The first employee stock ownership plan (ESOP) was born in 1956. It all started when the 80-year-old co-owners of a newspaper wanted to sell their business and not see the new owner lay off their loyal employees. Their solution was to sell the business directly to the employees.
But the new problem was that the employees could not come up with the cash or financing to make the purchase.
An advisor named Louis Kelso proposed that the employees utilize the company’s tax-qualified stock-bonus plan to make the initial down payment and borrow the remaining funds. After obtaining an exemption from the prohibited transaction rule of the time, the company was able to repay the loan with pre-tax dollars through increased contributions it made to the profit-sharing plan.
Hops and an ESOP
A little more than forty years later, the founders of one of the most well-known microbreweries in Fort Collins partially sold their company to an ESOP that was created specifically for the transaction.
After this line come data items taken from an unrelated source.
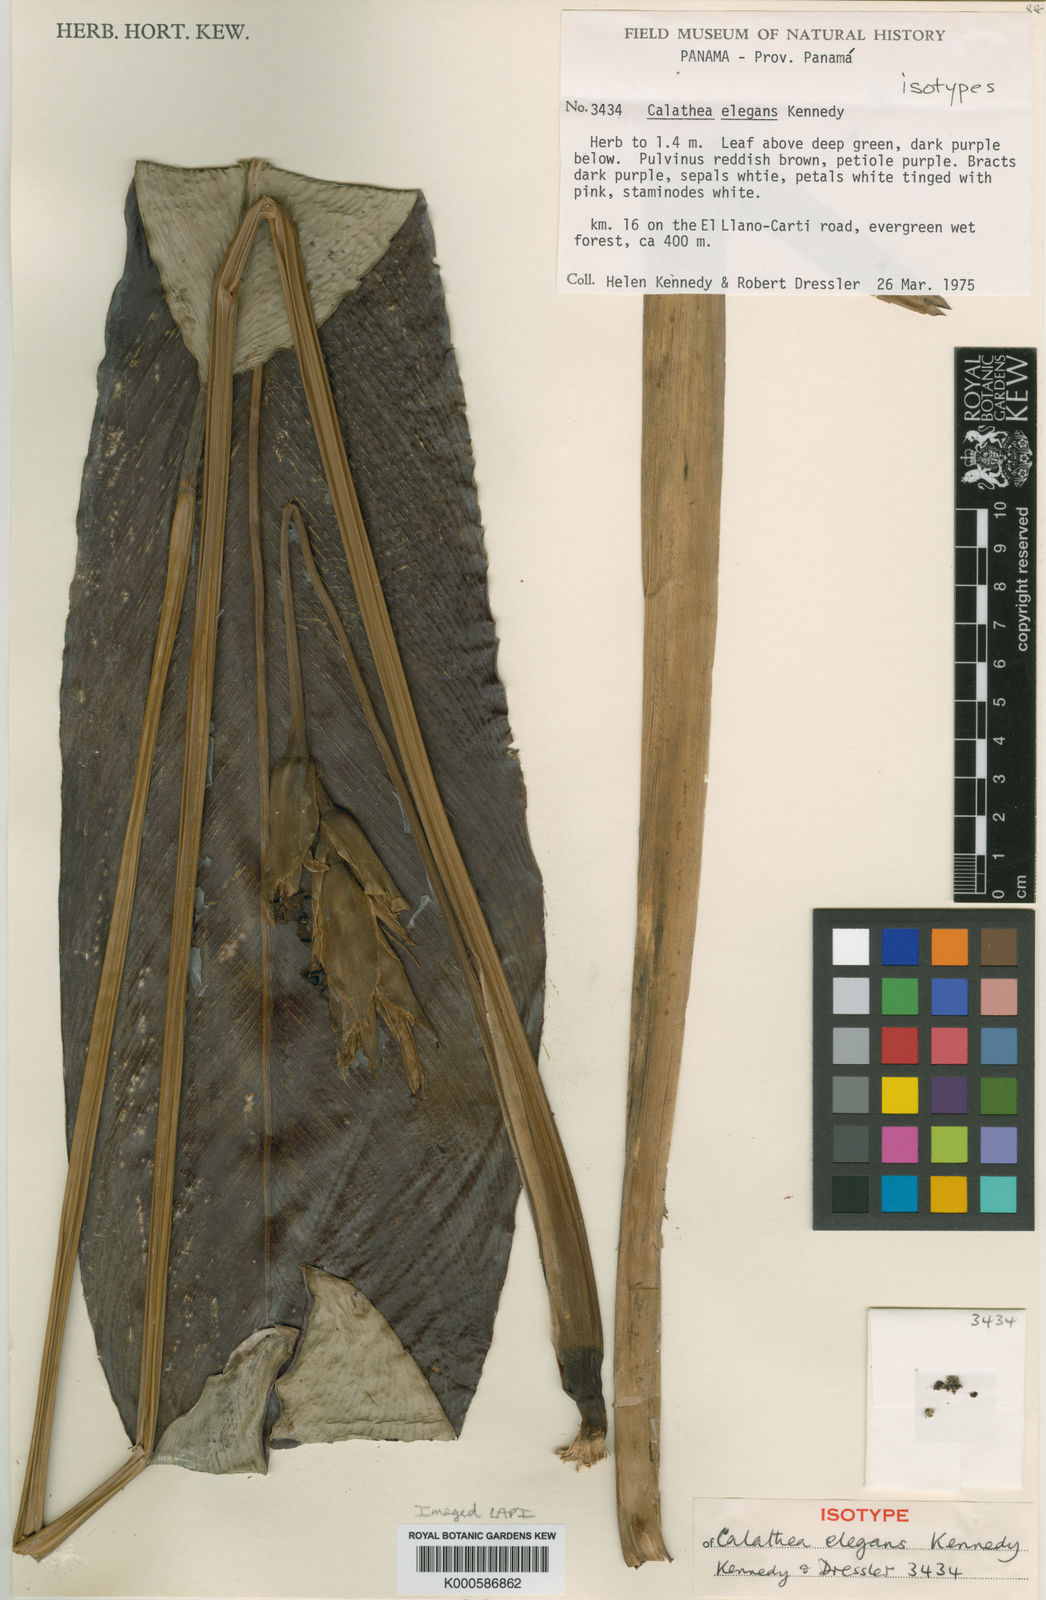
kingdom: Plantae
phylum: Tracheophyta
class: Liliopsida
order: Zingiberales
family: Marantaceae
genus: Goeppertia
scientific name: Goeppertia elegans
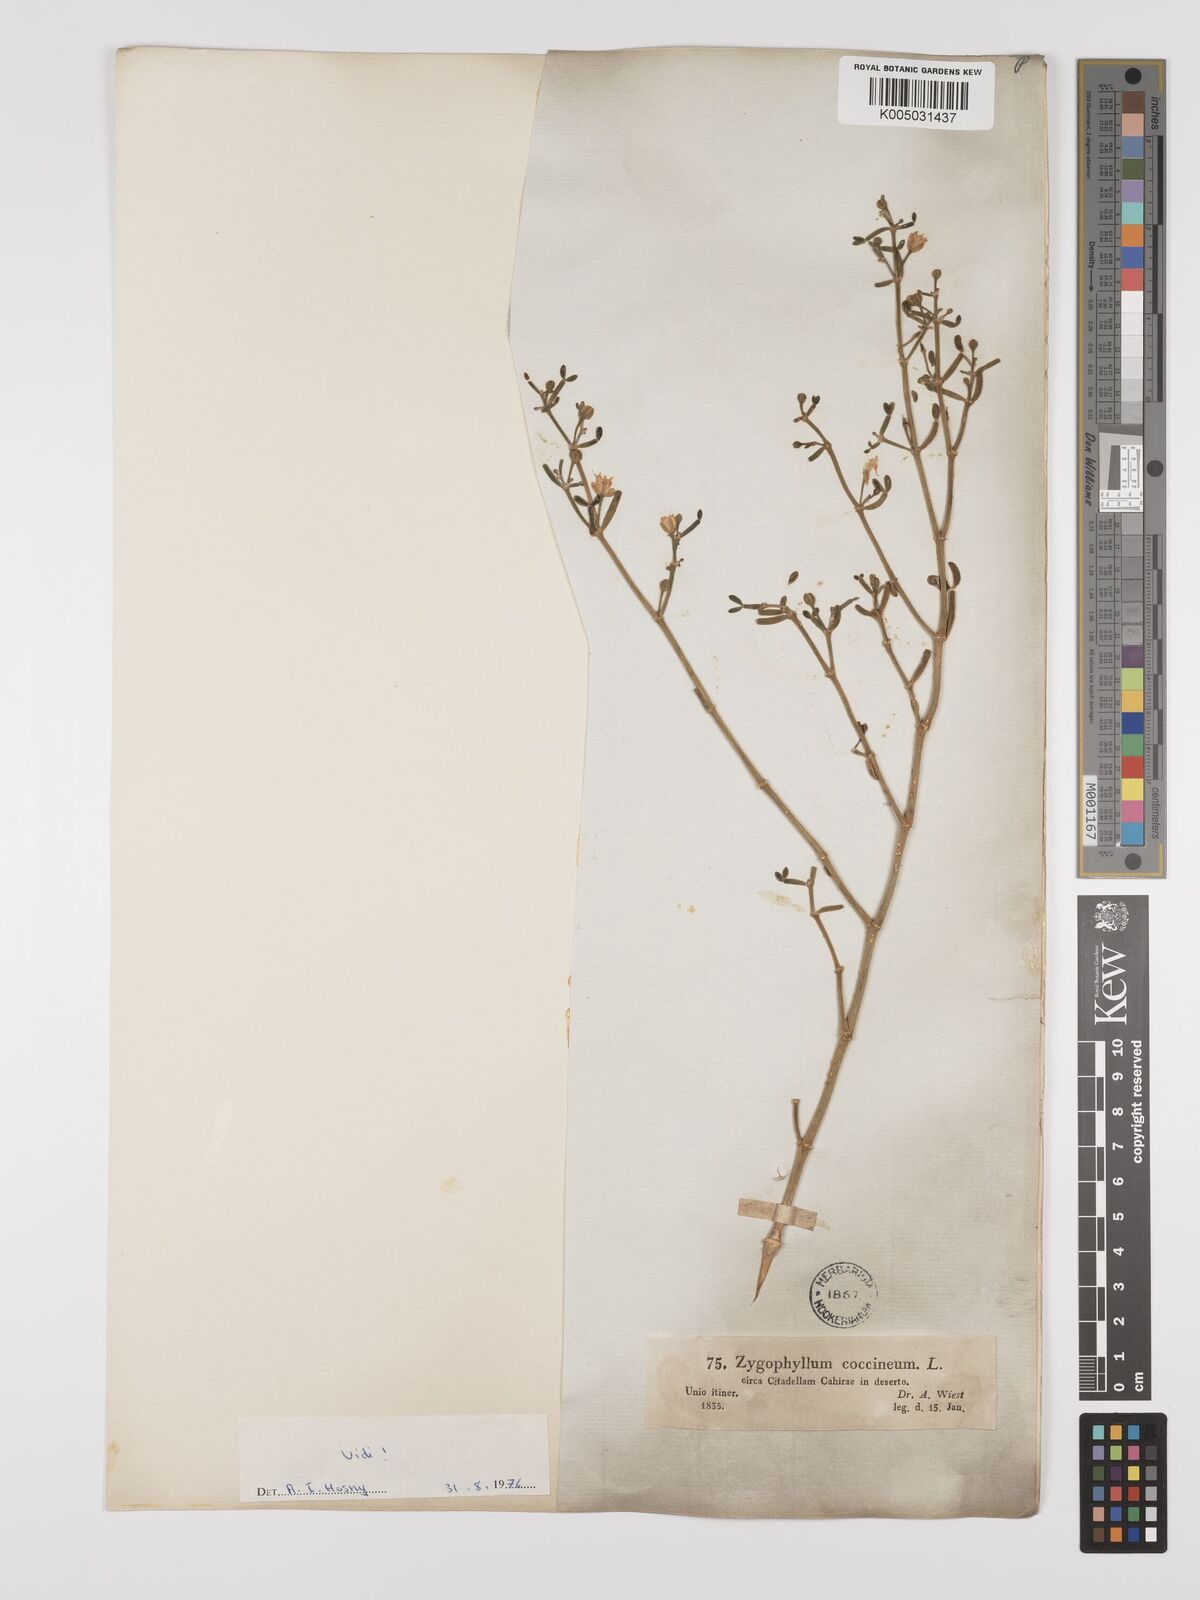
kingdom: Plantae
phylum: Tracheophyta
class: Magnoliopsida
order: Zygophyllales
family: Zygophyllaceae
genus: Zygophyllum
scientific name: Zygophyllum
After later acquiring all of the shares in the company, New Belgium Brewing Company’s ESOP voted to sell the brewery to Lion Little World Beverages in late 2019. The sale ended 20 years of employee ownership, and the ESOP still represents a bit of Fort Collins local-business lore.
ESOP Upsides
You can probably begin to imagine why an ESOP is the proverbial win-win for business owners and their employees. What if the goals of the newspaper barons of the ’50s were the only upside in completing an ESOP sale? It would be hard to argue that creating a well-funded source of liquidity to purchase your business in addition to substantial employee loyalty are not enough reason to consider selling to an ESOP. From the employee perspective, ownership in your employer and its financial success can be an empowering and rewarding circumstance.
But when the tax benefits of a properly coordinated ESOP transaction are realized, the deal can go from solid to incredible.
ESOPs for Business Owners
Really, any owner or group of owners can sell to an ESOP, but it’s most likely that the seller in an ESOP transaction is a founder or early owner of a business. Because of the logistics and components of the transaction, an ESOP is typically a feasible exit (i.e., liquidity) plan for (larger) small- and medium-sized businesses, but it can be used by companies of all sizes.
One of the key incentives to selling to an ESOP is that it is possible to defer income tax on the transaction by completing a Section 1042 rollover. Ever wondered how you could sell your business and not pay a single dollar of income tax for the transaction? Sell at least 30% of your business to a properly constructed ESOP and complete the post-transaction requirements (including the purchase of Qualified Replacement Property or QRP for short). And voila! You will have done just that.
Make no mistake, the modern ESOP is a major tax planning tool for the seller. But because of its unique characteristics, an ESOP’s tax benefits are a big part of what makes the transaction feasible in the first place. Remember that the original ESOP needed an exception to the prohibited transaction rule to use the plan as a pre-tax financing conduit.
Obtaining that exception — and the resulting tax savings — is what made the math work for both the buyers and the sellers. The modern ESOP, where the exception is now the rule, retains the same tax benefits of allowing the business to service its debt with pre-tax money. Doing so makes the business and its ESOP more likely to be able to repay the financing needed to purchase the company.
ESOPs for Employees
From the employee’s perspective, an ESOP is a qualified retirement plan, like a 401(k) or pension. The primary investment in an ESOP is the employer/business’s stock, and employees typically obtain it through service to the employer with various vesting milestones over time.
Most plans only permit employee-owners to sell their vested shares once they have separated service from the company. This incentivizes employees to vest as many shares as possible in the plan by working for the company for as long as possible.
Different from many other kinds of equity compensation plans, an ESOP has no tax consequences during the accumulation phase of the plan. Where a restricted stock unit (RSU) grant becomes taxable at vest, or an incentive stock option (ISO) exercise generates alternative minimum tax (AMT) consequences, ESOPs by their nature are tax-deferred both at grant and vesting. It’s only when money is distributed from the plan that it becomes taxable as ordinary income.
Because an ESOP is a qualified retirement plan, a participant is permitted to roll the proceeds generated from the sale of ESOP shares over to their pre-tax IRA or 401(k) plan. This benefit allows participants a granular control of the taxation of their ESOP benefits and the potential to divest and diversify away from a large concentration of a single stock without triggering a large tax bill.
No matter which side of the ESOP you’re on, it can be a powerful planning tool. Always consider how an ESOP can benefit you and know the rules relevant to your circumstances. That way, you can make an informed decision — whether you’re selling your business or beginning a career with an ESOP-owned company.